Next, we define the characters contained in each word $w_{i}$ in each graph as $\left\{ s_{i},s_{i+1},\cdots ,s_{i+n_{i}-1}\right\} $, which means the node $v_{i}$ has $n_{i}$ consecutive character tokens and $s_{i}$ denotes the index of the first character of $v_{i}$ in the text $S^{a}$ and $S^{b}$. Then, we calculate a feature-wised score vector $u_{k}$, with a two layers feed forward network(abbr., FFN) for each character $c_{i+k}\left( 0\le k\le n_{i} \right) $ in $w_{i}$ like [2] and then normalized with a feature-wised softmax as Fig. 2.

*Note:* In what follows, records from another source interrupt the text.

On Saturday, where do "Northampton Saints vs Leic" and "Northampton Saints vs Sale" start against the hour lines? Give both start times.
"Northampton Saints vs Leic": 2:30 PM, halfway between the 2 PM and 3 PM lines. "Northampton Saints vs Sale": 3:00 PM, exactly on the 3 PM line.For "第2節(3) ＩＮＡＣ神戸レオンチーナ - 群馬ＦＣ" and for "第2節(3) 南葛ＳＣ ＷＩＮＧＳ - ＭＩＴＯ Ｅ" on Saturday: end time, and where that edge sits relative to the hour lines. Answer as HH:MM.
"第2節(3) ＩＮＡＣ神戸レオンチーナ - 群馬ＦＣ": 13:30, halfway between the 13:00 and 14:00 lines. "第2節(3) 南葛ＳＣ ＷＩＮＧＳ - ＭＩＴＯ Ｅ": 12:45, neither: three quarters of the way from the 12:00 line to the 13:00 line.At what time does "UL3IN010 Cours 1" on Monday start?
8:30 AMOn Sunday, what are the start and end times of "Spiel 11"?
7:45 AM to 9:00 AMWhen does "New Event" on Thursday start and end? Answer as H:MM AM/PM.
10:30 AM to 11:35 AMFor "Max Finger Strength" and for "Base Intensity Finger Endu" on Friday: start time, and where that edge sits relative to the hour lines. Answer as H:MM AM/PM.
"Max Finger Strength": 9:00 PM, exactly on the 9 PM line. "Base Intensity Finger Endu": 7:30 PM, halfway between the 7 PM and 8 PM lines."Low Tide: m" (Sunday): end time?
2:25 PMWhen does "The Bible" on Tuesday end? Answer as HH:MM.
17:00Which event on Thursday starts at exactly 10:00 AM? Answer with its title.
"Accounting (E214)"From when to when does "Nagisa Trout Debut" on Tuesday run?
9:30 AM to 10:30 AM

$$\begin{aligned} \mathrm {u}_{i+k}=\mathrm {softmax}\left( \mathrm {FFN}\left( c_{i+k} \right) \right) \end{aligned}$$

(1)

The corresponding character embedding $c_{i+k}$ is weighted with the normalised scores $u_{i+k}$ to obtain the initial node embedding $\mathrm{v}_{i}= {\textstyle \sum _{k=0}^{n_{i}-1}\mathrm{u}_{i+k}\odot \mathrm{c}_{i+k}} $. where $\odot $ represents element-wise product of two vectors.

At the end of this module, we get two lattice graph embedding sets $G^{a}$ and $G^{b}$, which consist of both character-level and word-level representations.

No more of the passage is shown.